What to do =
Would you please return the lines of the entries below starting at the line that has "11/28/2021 10:27 PM |" and ending at the line that has "11/11/2021 03:56 AM |", both included, exactly as they are?

[Items from a dataset]
== Segment start ==

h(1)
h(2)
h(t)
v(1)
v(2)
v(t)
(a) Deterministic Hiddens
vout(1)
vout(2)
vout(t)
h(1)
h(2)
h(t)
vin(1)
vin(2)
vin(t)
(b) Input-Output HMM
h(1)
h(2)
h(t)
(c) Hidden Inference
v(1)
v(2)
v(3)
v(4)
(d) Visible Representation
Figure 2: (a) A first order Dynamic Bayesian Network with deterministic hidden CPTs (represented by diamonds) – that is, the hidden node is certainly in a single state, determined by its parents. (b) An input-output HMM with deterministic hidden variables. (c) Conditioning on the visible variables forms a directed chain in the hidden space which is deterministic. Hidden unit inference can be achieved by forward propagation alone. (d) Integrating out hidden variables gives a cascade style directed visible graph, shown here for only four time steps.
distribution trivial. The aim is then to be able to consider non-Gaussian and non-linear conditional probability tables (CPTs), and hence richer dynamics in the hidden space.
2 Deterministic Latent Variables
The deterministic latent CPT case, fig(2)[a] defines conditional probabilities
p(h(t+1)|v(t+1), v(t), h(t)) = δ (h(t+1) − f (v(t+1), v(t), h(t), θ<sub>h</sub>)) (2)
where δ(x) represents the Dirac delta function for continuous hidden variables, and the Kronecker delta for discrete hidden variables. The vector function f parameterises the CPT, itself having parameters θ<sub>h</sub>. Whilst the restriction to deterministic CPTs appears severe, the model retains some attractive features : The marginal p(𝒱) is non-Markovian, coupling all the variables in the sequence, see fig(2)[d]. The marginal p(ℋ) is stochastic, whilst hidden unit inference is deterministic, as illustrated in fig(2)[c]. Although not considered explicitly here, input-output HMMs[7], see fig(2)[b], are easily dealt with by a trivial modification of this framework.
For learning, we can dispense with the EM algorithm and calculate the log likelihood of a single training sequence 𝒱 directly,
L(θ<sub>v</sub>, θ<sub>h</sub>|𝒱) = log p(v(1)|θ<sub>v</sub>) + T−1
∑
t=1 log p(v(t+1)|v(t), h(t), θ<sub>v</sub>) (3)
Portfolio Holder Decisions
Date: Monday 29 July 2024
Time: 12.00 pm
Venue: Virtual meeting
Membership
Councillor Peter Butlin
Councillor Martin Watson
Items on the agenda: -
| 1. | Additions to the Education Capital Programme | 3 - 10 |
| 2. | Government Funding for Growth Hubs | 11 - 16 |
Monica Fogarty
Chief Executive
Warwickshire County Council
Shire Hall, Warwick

== Segment end ==
== Segment start ==

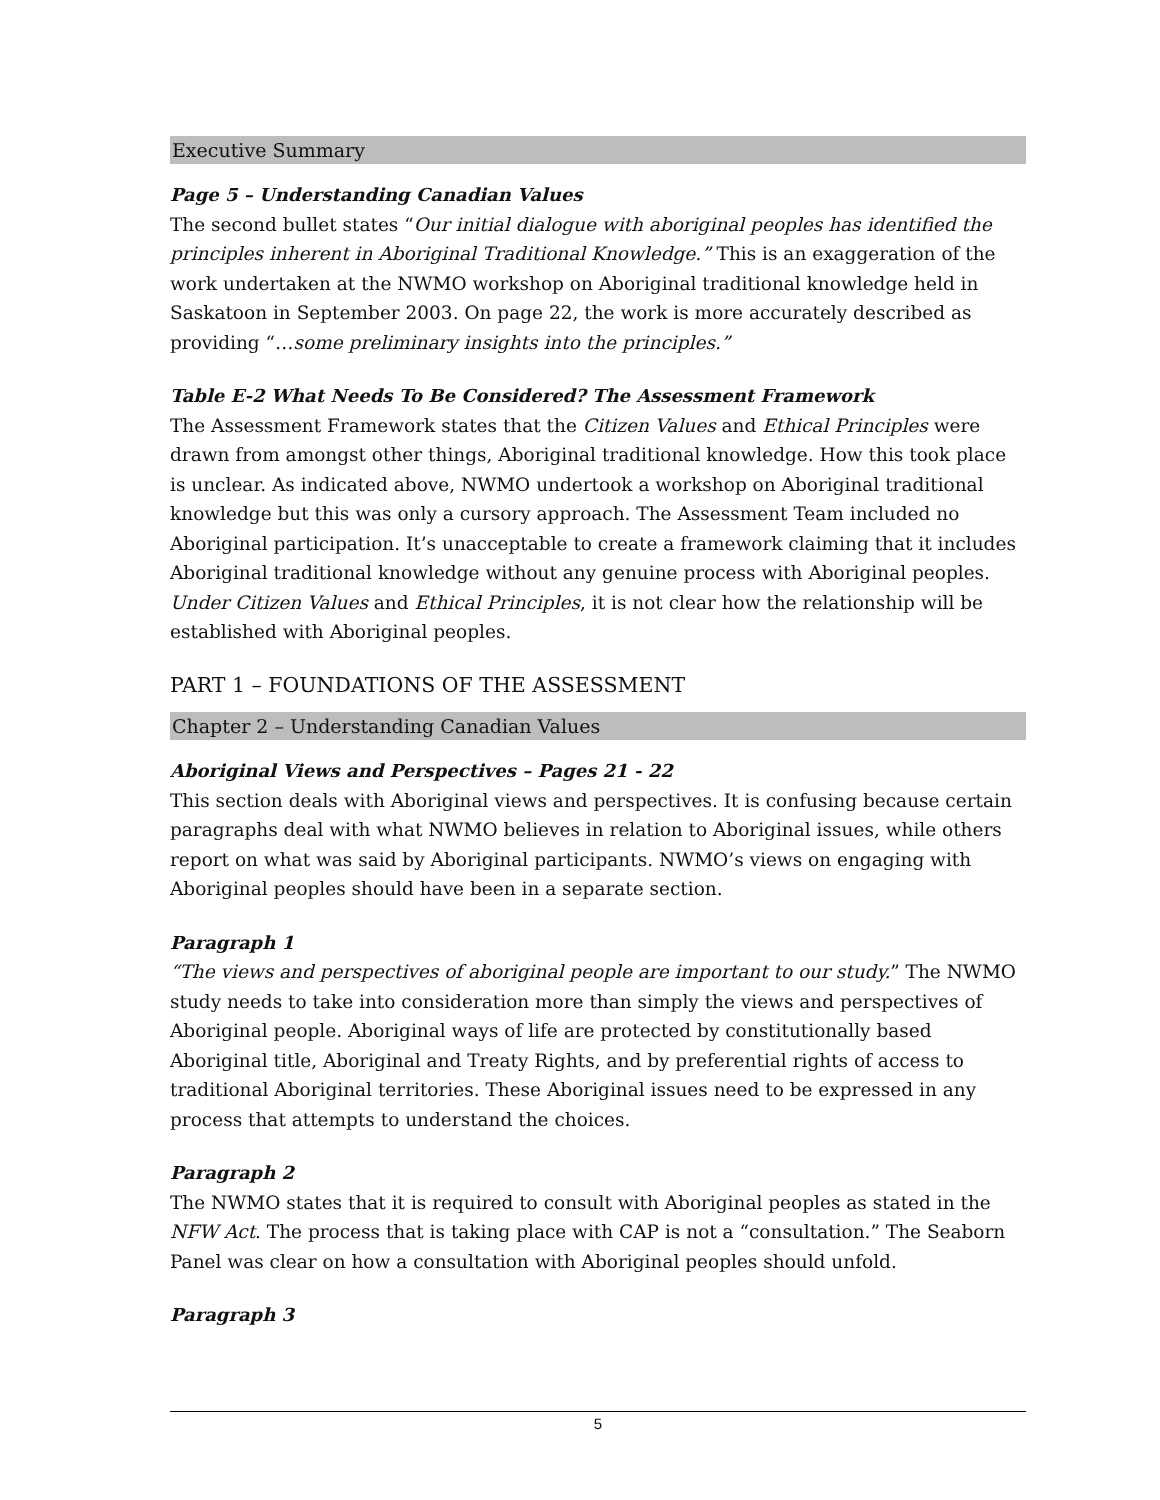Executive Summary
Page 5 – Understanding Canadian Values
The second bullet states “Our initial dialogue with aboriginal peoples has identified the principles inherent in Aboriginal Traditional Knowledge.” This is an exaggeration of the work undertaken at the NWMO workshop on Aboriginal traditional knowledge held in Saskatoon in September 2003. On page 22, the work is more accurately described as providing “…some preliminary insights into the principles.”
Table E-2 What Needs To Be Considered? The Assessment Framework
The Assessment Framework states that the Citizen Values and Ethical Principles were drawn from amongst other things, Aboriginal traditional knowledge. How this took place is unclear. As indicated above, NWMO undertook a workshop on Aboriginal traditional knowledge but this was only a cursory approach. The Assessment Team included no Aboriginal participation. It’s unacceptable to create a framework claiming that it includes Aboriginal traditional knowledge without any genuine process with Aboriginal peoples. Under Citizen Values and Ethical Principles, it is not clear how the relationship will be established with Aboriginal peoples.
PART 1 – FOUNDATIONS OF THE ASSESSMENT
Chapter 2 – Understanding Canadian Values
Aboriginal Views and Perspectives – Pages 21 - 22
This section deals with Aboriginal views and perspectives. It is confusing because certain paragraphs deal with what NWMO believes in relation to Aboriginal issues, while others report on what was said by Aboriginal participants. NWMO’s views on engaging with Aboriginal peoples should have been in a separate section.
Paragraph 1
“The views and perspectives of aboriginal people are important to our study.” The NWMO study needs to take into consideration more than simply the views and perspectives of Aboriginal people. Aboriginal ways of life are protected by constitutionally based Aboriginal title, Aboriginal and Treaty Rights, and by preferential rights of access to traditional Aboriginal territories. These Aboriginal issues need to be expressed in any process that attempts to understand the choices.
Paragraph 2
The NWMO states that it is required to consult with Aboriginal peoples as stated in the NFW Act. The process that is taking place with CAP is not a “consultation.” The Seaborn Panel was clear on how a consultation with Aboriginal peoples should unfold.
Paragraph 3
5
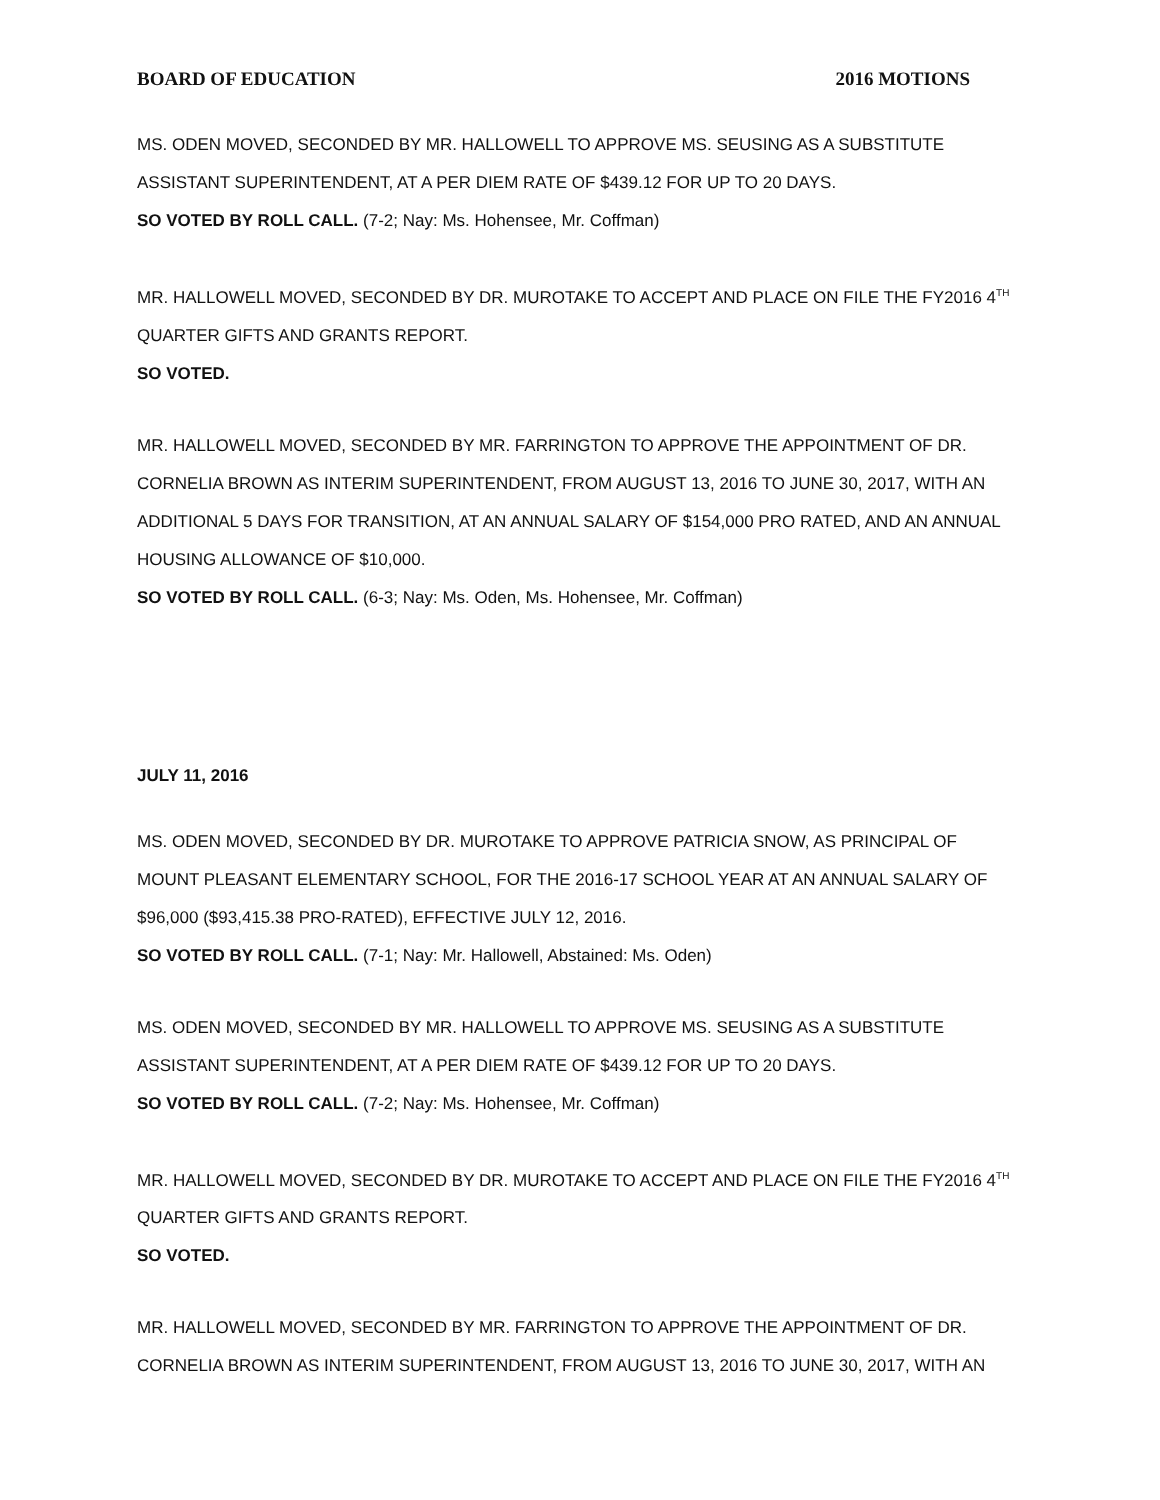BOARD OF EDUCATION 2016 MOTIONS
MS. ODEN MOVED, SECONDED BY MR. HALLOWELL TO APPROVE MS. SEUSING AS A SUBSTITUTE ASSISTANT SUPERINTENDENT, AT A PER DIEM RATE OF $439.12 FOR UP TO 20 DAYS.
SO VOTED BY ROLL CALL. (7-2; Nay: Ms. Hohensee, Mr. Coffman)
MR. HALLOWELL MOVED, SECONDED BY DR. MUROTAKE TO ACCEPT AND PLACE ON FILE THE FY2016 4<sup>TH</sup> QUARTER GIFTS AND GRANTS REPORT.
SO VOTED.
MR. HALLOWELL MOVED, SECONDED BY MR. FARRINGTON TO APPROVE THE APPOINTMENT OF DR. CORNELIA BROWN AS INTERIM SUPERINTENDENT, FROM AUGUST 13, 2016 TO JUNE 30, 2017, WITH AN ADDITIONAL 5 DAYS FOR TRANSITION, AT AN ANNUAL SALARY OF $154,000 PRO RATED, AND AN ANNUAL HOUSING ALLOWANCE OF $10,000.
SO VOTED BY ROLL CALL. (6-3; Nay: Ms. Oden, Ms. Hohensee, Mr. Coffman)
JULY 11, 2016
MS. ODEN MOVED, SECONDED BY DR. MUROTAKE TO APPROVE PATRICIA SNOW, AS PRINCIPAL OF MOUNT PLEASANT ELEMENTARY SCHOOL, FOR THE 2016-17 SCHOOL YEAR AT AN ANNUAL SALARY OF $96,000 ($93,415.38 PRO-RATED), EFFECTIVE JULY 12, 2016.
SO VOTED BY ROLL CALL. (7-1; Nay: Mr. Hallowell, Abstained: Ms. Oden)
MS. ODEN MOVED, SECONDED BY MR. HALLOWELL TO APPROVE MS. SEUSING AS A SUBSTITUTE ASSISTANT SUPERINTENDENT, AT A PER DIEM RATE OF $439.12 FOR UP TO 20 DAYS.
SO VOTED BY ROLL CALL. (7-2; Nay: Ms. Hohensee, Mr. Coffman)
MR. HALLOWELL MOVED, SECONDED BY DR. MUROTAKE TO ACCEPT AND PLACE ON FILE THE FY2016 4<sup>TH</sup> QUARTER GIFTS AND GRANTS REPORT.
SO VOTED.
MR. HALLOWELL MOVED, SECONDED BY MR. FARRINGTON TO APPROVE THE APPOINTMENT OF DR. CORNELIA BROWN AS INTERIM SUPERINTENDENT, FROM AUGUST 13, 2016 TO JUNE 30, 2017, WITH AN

== Segment end ==
== Segment start ==

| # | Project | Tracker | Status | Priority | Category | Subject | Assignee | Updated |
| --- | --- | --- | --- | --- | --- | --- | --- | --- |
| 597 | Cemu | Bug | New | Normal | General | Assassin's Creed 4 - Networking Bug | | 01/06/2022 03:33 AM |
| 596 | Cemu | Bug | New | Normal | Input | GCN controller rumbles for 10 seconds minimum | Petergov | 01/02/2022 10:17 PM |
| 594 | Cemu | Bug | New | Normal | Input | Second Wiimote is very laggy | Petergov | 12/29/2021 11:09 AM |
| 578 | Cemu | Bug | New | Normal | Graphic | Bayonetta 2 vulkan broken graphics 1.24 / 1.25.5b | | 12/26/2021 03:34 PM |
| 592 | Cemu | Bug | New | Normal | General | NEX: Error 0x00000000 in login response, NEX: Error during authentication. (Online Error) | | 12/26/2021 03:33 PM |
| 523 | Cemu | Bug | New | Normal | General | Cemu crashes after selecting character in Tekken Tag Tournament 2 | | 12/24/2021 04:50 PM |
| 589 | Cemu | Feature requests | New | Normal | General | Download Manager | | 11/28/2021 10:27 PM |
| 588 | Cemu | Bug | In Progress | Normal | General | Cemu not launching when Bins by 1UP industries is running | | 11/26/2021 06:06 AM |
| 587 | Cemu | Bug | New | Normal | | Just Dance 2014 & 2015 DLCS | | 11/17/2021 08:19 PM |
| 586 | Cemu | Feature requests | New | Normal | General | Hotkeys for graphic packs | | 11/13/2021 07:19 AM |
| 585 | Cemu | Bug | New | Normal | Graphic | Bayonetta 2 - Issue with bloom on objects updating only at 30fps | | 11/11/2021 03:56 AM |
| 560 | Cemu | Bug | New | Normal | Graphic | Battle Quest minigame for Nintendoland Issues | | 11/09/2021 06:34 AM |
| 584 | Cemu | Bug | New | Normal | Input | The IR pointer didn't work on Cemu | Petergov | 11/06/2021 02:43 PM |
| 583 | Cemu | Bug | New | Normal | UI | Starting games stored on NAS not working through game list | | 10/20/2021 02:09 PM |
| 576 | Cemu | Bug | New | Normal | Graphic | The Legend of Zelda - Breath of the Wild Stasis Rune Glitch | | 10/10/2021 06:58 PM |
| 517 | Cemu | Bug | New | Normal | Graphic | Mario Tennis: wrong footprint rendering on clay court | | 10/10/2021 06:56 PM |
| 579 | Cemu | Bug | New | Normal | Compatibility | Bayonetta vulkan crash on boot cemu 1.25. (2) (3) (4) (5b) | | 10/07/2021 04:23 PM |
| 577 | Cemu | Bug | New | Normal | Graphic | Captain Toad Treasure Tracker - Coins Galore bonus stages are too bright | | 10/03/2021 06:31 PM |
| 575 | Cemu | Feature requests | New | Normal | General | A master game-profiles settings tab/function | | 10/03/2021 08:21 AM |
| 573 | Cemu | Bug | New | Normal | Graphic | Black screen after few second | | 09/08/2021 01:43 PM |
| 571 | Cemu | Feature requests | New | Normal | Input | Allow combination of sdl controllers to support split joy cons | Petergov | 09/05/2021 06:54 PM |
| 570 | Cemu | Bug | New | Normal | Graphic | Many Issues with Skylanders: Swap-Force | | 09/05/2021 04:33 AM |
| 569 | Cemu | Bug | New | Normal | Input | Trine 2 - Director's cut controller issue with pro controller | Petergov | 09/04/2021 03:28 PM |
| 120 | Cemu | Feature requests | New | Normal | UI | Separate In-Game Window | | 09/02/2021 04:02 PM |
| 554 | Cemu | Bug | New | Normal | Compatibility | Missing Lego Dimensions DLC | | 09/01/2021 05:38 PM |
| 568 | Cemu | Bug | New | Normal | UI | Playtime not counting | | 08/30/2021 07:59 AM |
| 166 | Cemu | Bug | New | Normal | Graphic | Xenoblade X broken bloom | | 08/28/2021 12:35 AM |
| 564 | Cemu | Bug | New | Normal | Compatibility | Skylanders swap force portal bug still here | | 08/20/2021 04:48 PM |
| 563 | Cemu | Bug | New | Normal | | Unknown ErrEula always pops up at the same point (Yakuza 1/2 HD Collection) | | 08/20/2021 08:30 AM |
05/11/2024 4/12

== Segment end ==

Task result =
| 589 | Cemu | Feature requests | New | Normal | General | Download Manager | | 11/28/2021 10:27 PM |
| 588 | Cemu | Bug | In Progress | Normal | General | Cemu not launching when Bins by 1UP industries is running | | 11/26/2021 06:06 AM |
| 587 | Cemu | Bug | New | Normal | | Just Dance 2014 & 2015 DLCS | | 11/17/2021 08:19 PM |
| 586 | Cemu | Feature requests | New | Normal | General | Hotkeys for graphic packs | | 11/13/2021 07:19 AM |
| 585 | Cemu | Bug | New | Normal | Graphic | Bayonetta 2 - Issue with bloom on objects updating only at 30fps | | 11/11/2021 03:56 AM |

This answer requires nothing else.